Karine Boucher est d’accord. «Encore aujourd’hui, si on faisait du porte à porte, je suis persuadée que des gens penseraient que ça fait partie de la Ville. On donne des sous, mais on ne contrôle pas l’organisme.»
«Difficile de s’imaginer sans Valcourt 2030»
Quel bilan fait-on après une décennie? «Aujourd’hui, il est difficile d’imaginer Valcourt sans Valcourt 2030. L’organisme fut une bougie d’allumage. Mais le terreau était déjà bien fertile pour nourrir l’émergence de cette ruche de projets engagés, innovants et inspirants», de dire Ode Belzile, de la Fondation.
« Valcourt 2030 a été un extraordinaire moteur de développement pour la région. D’abord pour la communauté locale valcourtoise. Mais ça a aussi des impacts positifs sur le Val-7», souligne Michel Benoit.
Pour lui, cette démarche évolutive s’est adaptée, au fil du temps, aux nouvelles réalités et aux nouveaux enjeux.
«Quand on dit que le chemin est tout aussi important que le résultat, c’est ce qu’on constate avec Valcourt 2030. Nous avons cheminé, créé des ponts et appris à travailler autrement pour le développement de la communauté», croit-il
«Jamais on aurait pu en arriver là»
«Jamais on aurait pu en arriver là où nous en sommes aujourd’hui si nous n’avions pas eu cet organisme. Et s’il n’y avait pas eu, à la base, une volonté des partenaires de travailler ensemble», soutient Karine Boucher.
Elle en profite pour remercier les personnes qui ont travaillé pour l’organisme et ceux qui y travaillent encore. «Nous avons d’excellentes ressources.»
«Devenu comme un aimant»
Pierre Tétrault abonde dans le même sens. «Au fil des ans, j’ai toujours vu une évolution dans l’organisme. Encore plus depuis que Kevin est là. Ça a pris du temps à démarrer, mais maintenant, il y a vraiment un élan. Valcourt 2030 est devenu comme un aimant. Ça attire des projets et des idées. De plus en plus, je vois des citoyens qui s’impliquent. Ça bouge!»
«Un rôle dans l’essor de la région»
Patrice Desmarais constate lui aussi tous les bénéfices apportés par Valcourt 2030 à la communauté.

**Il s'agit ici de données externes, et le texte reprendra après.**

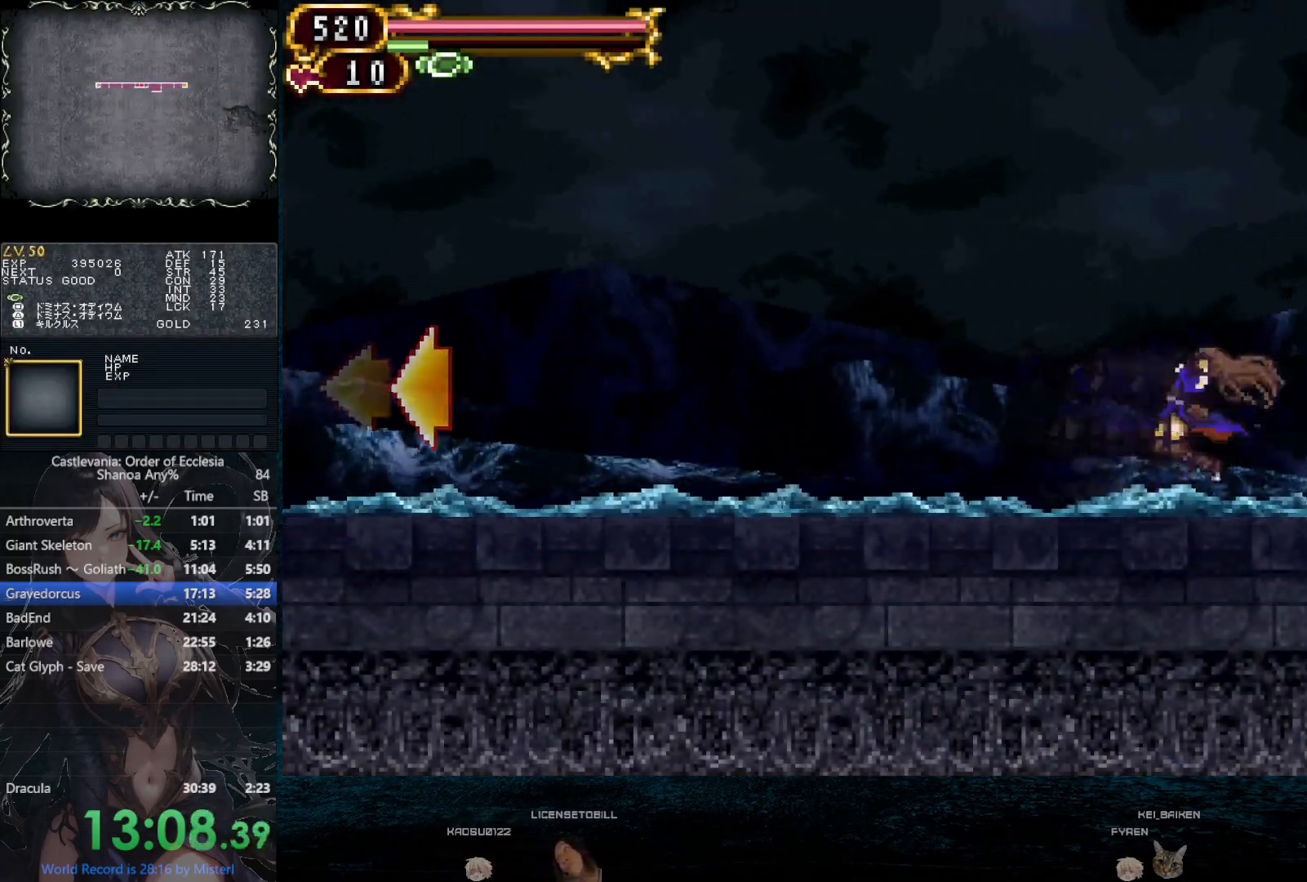
{"dt_ms": 500, "buttons": [], "left_stick": "center", "right_stick": "center", "button_events": []}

«Nous, la Ville et le Canton, avons une vision commune du développement. Valcourt 2030 a définitivement joué un rôle important dans l’essor qu’a connu récemment la région. Par exemple au niveau culturel, du développement du territoire, des relations entre les entreprises et avec les nouveaux arrivants, etc. Kevin Bombardier fait un travail extraordinaire. Nous sommes chanceux de l’avoir. Nous sommes fiers de ce qui a été accompli et sommes impatients pour l’avenir.»